:: Given information
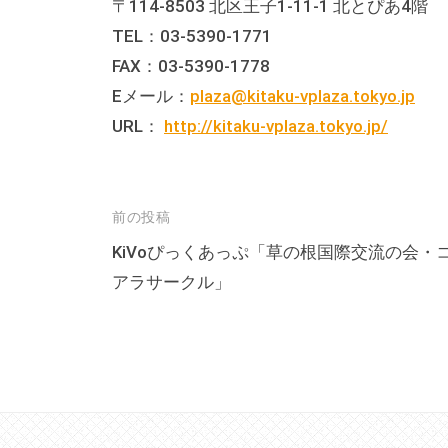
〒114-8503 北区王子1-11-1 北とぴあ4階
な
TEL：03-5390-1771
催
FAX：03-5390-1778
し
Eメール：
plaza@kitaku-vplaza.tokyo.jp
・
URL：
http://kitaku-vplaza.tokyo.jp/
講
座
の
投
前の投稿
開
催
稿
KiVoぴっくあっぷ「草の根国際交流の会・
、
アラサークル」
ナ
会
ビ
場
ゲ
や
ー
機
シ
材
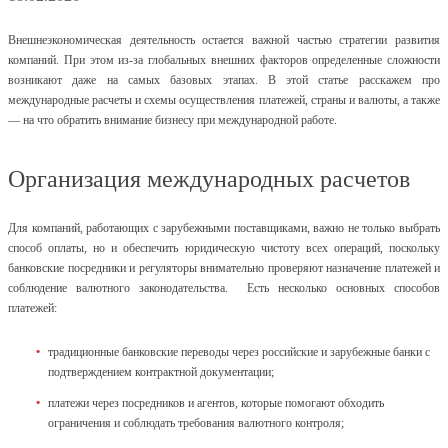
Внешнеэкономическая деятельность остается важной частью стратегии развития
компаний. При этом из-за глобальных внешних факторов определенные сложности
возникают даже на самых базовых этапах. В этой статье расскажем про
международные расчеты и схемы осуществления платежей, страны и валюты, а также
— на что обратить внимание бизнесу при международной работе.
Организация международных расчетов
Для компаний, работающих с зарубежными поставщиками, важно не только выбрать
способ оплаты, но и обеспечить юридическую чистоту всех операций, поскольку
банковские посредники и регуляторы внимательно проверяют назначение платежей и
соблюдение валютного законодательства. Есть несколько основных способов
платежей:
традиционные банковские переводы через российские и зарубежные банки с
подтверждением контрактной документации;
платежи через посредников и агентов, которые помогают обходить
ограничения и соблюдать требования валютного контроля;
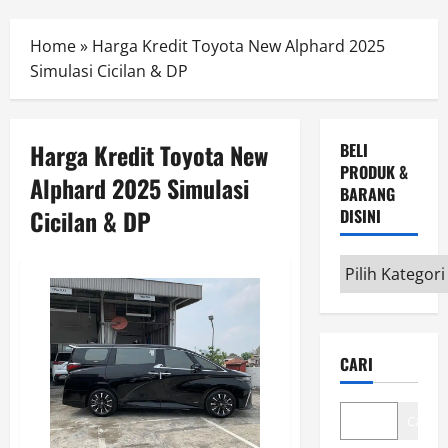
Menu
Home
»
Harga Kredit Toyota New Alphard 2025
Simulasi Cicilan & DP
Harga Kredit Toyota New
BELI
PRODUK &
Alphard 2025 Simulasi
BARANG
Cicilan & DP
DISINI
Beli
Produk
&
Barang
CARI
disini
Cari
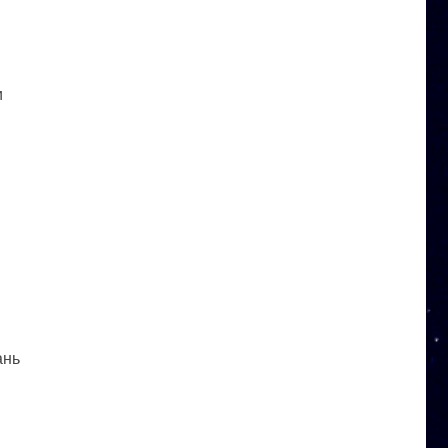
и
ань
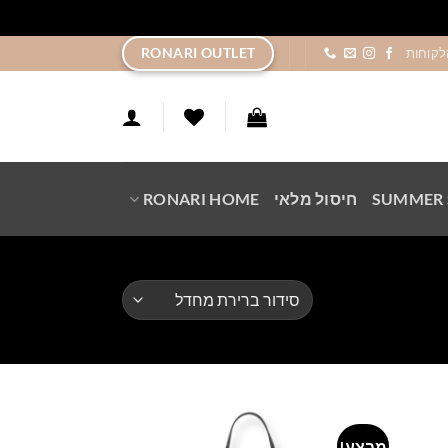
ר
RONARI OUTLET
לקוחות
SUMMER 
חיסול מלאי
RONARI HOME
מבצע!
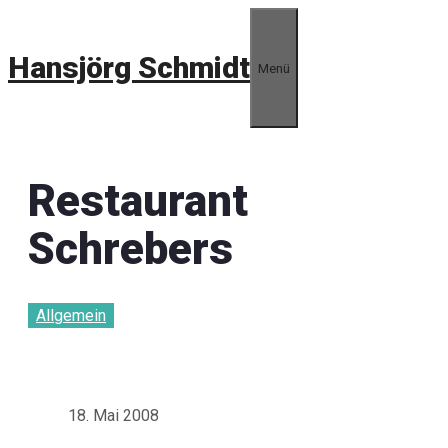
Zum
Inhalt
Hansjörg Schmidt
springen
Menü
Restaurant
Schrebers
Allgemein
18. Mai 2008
::::
- _About this exercise_:
The answer should consist of every line above, exact and free of images.

- _The completed task_:
〒114-8503 北区王子1-11-1 北とぴあ4階
な
TEL：03-5390-1771
催
FAX：03-5390-1778
し
Eメール：
plaza@kitaku-vplaza.tokyo.jp
・
URL：
http://kitaku-vplaza.tokyo.jp/
講
座
の
投
前の投稿
開
催
稿
KiVoぴっくあっぷ「草の根国際交流の会・
、
アラサークル」
ナ
会
ビ
場
ゲ
や
ー
機
シ
材
Внешнеэкономическая деятельность остается важной частью стратегии развития
компаний. При этом из-за глобальных внешних факторов определенные сложности
возникают даже на самых базовых этапах. В этой статье расскажем про
международные расчеты и схемы осуществления платежей, страны и валюты, а также
— на что обратить внимание бизнесу при международной работе.
Организация международных расчетов
Для компаний, работающих с зарубежными поставщиками, важно не только выбрать
способ оплаты, но и обеспечить юридическую чистоту всех операций, поскольку
банковские посредники и регуляторы внимательно проверяют назначение платежей и
соблюдение валютного законодательства. Есть несколько основных способов
платежей:
традиционные банковские переводы через российские и зарубежные банки с
подтверждением контрактной документации;
платежи через посредников и агентов, которые помогают обходить
ограничения и соблюдать требования валютного контроля;
Menu
Home
»
Harga Kredit Toyota New Alphard 2025
Simulasi Cicilan & DP
Harga Kredit Toyota New
BELI
PRODUK &
Alphard 2025 Simulasi
BARANG
Cicilan & DP
DISINI
Beli
Produk
&
Barang
CARI
disini
Cari
и
ань
ר
RONARI OUTLET
לקוחות
SUMMER 
חיסול מלאי
RONARI HOME
מבצע!
Zum
Inhalt
Hansjörg Schmidt
springen
Menü
Restaurant
Schrebers
Allgemein
18. Mai 2008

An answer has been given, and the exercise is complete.